▶ **WHAT YOU NEED TO DO**:
In the entries below, find the line with "Figure 3: Architectures" and the line with "FIGURE 1 | HD-RNAS"; give again those lines and every line between them, exactly.

_ _ _

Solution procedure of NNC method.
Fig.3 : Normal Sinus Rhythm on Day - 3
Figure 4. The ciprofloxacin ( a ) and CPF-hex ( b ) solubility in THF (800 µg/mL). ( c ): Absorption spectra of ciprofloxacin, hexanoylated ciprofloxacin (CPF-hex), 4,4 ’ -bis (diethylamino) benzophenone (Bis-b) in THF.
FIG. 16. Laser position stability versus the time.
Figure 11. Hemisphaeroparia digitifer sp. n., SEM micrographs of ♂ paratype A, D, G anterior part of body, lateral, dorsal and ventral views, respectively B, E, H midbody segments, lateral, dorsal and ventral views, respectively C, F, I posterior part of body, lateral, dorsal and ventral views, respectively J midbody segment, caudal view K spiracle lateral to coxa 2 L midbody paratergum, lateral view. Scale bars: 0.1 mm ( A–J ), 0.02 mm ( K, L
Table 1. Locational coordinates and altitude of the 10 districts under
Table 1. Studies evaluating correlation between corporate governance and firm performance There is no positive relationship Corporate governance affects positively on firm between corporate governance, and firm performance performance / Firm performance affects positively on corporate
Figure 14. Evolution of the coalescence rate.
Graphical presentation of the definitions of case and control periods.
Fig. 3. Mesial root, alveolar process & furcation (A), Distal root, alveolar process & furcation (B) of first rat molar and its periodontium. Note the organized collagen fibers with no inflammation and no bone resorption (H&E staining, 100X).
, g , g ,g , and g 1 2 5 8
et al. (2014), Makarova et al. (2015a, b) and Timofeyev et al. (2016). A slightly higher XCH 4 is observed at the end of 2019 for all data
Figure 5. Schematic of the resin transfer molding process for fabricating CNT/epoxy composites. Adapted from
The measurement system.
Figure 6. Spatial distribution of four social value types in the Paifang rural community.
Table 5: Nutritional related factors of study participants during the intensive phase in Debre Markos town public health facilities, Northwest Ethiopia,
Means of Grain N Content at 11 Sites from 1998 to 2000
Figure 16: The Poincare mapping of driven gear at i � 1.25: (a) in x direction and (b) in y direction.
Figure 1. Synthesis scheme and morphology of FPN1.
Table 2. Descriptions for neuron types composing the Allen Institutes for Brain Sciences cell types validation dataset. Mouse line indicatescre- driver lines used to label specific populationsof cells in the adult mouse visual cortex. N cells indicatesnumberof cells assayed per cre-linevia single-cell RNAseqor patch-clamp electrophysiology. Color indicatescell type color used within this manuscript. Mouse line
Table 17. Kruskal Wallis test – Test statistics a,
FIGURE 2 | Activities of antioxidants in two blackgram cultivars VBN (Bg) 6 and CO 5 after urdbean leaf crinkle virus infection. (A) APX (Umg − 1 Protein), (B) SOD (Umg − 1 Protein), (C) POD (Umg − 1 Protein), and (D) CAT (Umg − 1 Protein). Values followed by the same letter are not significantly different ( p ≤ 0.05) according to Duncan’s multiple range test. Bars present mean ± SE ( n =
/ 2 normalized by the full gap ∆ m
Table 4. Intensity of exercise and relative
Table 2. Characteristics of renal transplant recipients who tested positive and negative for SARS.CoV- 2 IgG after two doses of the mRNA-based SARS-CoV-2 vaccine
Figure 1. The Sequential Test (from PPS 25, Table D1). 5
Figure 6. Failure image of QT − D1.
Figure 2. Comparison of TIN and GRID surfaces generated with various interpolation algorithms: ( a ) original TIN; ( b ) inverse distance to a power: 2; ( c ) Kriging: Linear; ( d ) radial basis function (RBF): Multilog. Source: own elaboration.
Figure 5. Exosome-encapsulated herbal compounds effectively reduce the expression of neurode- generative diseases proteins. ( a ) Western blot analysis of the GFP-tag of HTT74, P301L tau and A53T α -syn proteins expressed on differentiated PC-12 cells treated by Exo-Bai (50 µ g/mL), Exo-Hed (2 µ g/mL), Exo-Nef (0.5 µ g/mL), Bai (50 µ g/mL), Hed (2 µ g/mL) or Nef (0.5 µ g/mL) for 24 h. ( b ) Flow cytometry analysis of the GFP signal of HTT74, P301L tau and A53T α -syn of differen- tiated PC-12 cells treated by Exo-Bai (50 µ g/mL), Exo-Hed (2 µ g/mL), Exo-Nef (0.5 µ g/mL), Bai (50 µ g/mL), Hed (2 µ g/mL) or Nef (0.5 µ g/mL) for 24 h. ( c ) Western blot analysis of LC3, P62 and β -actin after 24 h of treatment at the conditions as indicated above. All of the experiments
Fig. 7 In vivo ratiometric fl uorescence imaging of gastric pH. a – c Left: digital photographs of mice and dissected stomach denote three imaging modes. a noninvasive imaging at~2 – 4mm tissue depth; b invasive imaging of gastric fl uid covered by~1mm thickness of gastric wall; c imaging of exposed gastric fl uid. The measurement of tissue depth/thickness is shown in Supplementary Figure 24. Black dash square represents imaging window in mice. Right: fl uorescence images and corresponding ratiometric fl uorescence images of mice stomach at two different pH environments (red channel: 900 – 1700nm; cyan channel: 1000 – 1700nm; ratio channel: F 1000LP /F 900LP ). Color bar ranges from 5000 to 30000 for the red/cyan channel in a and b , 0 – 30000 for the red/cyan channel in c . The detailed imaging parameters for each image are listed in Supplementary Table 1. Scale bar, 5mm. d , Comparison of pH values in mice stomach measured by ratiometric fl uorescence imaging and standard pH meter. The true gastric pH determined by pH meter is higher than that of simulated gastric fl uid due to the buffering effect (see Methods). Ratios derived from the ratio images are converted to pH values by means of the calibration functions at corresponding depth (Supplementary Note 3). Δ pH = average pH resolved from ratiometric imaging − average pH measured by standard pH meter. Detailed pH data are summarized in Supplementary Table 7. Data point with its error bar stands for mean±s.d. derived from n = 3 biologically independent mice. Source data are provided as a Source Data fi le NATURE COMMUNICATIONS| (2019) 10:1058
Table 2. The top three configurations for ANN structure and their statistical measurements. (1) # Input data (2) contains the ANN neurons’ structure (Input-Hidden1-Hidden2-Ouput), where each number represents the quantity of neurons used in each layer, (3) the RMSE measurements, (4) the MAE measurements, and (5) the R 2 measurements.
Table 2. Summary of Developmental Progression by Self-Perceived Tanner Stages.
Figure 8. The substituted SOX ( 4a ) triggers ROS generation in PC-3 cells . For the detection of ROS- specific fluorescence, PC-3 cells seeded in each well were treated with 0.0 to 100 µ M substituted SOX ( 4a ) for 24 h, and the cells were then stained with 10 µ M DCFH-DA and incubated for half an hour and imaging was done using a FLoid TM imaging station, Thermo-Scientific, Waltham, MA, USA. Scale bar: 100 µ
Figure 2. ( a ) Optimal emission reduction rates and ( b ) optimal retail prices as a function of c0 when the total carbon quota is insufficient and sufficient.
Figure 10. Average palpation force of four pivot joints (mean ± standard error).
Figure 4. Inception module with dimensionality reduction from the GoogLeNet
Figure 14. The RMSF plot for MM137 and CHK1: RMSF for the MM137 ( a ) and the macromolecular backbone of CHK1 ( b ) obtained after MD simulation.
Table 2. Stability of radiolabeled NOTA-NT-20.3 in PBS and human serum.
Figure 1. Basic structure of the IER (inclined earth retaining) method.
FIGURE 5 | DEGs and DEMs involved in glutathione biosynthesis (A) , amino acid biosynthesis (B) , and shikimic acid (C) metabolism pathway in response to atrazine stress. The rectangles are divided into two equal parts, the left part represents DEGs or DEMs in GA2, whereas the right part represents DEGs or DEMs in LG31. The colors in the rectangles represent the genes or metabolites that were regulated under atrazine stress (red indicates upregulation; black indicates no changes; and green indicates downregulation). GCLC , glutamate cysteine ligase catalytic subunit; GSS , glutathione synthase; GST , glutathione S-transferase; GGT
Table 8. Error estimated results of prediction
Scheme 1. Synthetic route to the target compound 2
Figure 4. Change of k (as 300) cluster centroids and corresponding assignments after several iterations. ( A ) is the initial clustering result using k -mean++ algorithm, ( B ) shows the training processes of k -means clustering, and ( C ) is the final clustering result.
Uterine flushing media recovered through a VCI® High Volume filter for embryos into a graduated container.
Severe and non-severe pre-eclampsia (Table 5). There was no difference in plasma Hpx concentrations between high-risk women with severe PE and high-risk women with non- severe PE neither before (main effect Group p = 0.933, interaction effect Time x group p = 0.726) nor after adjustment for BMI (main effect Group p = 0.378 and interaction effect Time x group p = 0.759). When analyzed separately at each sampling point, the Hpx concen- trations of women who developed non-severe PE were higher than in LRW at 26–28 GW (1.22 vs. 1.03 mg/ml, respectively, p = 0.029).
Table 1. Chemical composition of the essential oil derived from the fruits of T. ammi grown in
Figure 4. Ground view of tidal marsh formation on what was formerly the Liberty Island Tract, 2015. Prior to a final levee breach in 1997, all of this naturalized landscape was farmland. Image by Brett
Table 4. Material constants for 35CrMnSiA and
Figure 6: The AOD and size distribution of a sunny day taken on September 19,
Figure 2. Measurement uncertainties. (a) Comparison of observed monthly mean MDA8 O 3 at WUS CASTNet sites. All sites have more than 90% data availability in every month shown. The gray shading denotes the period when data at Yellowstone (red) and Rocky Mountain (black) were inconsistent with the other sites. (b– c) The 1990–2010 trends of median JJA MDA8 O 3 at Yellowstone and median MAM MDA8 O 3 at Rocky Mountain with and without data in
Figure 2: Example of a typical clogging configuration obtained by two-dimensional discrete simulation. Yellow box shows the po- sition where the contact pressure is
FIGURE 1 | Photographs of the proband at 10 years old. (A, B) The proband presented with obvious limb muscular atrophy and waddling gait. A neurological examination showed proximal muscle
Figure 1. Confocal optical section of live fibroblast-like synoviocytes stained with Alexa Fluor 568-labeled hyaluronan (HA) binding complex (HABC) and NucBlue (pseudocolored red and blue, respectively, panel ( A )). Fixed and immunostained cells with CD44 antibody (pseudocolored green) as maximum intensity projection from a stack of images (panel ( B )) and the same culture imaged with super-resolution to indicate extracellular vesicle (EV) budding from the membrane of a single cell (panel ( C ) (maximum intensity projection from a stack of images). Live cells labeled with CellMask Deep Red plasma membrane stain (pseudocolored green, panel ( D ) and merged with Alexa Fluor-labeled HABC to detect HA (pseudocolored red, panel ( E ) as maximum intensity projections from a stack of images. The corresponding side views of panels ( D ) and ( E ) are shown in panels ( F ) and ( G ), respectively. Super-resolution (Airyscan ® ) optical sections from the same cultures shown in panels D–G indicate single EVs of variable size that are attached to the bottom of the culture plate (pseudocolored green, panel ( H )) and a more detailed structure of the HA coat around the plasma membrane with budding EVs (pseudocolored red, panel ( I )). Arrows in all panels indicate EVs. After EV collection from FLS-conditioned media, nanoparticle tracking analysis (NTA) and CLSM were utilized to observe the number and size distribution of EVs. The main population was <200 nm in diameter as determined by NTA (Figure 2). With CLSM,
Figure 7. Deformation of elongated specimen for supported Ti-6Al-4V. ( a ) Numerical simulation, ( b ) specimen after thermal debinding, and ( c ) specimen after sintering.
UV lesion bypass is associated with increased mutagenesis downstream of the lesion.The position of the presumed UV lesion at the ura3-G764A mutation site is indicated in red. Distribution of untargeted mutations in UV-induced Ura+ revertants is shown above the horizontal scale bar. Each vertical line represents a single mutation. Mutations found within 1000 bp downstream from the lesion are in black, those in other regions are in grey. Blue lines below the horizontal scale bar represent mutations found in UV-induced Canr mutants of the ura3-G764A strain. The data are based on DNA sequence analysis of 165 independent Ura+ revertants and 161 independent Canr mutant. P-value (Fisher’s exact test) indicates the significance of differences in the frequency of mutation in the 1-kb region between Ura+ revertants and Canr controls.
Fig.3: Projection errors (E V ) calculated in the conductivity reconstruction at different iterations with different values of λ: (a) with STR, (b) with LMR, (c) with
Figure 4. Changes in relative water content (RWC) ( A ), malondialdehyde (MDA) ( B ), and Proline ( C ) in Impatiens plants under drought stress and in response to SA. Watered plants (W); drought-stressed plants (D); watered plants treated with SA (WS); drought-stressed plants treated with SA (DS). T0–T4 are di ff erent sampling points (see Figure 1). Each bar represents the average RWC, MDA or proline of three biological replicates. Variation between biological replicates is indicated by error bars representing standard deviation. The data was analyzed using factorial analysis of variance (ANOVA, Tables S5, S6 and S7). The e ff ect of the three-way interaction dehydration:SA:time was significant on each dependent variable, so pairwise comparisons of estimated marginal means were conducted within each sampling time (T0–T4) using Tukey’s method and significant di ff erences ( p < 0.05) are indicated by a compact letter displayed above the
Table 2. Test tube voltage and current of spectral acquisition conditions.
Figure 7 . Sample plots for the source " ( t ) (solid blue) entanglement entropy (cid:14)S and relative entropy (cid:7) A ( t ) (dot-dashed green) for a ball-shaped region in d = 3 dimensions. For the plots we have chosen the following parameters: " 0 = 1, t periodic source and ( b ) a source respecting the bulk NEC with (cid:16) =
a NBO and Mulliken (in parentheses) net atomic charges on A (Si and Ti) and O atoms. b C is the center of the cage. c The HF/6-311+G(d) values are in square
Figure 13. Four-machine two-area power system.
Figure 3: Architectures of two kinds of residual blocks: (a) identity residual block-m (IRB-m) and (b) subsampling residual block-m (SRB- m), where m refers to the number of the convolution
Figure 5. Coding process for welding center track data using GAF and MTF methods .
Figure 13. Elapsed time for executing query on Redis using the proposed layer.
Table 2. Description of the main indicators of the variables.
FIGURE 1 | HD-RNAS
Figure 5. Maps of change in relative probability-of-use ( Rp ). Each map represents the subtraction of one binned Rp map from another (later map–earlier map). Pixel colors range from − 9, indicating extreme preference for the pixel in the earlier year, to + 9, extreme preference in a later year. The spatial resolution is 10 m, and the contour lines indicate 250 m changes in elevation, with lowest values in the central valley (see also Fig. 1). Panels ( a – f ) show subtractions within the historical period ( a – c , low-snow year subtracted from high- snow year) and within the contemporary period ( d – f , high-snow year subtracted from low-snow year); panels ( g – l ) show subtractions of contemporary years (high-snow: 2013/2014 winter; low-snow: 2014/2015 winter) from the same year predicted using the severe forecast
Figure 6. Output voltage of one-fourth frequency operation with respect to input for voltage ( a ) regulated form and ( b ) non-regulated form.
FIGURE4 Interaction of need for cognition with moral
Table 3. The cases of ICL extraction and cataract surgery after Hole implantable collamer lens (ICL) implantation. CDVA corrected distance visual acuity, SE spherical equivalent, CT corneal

_ _ _

▶ **YOUR RESPONSE**:
Figure 3: Architectures of two kinds of residual blocks: (a) identity residual block-m (IRB-m) and (b) subsampling residual block-m (SRB- m), where m refers to the number of the convolution
Figure 5. Coding process for welding center track data using GAF and MTF methods .
Figure 13. Elapsed time for executing query on Redis using the proposed layer.
Table 2. Description of the main indicators of the variables.
FIGURE 1 | HD-RNAS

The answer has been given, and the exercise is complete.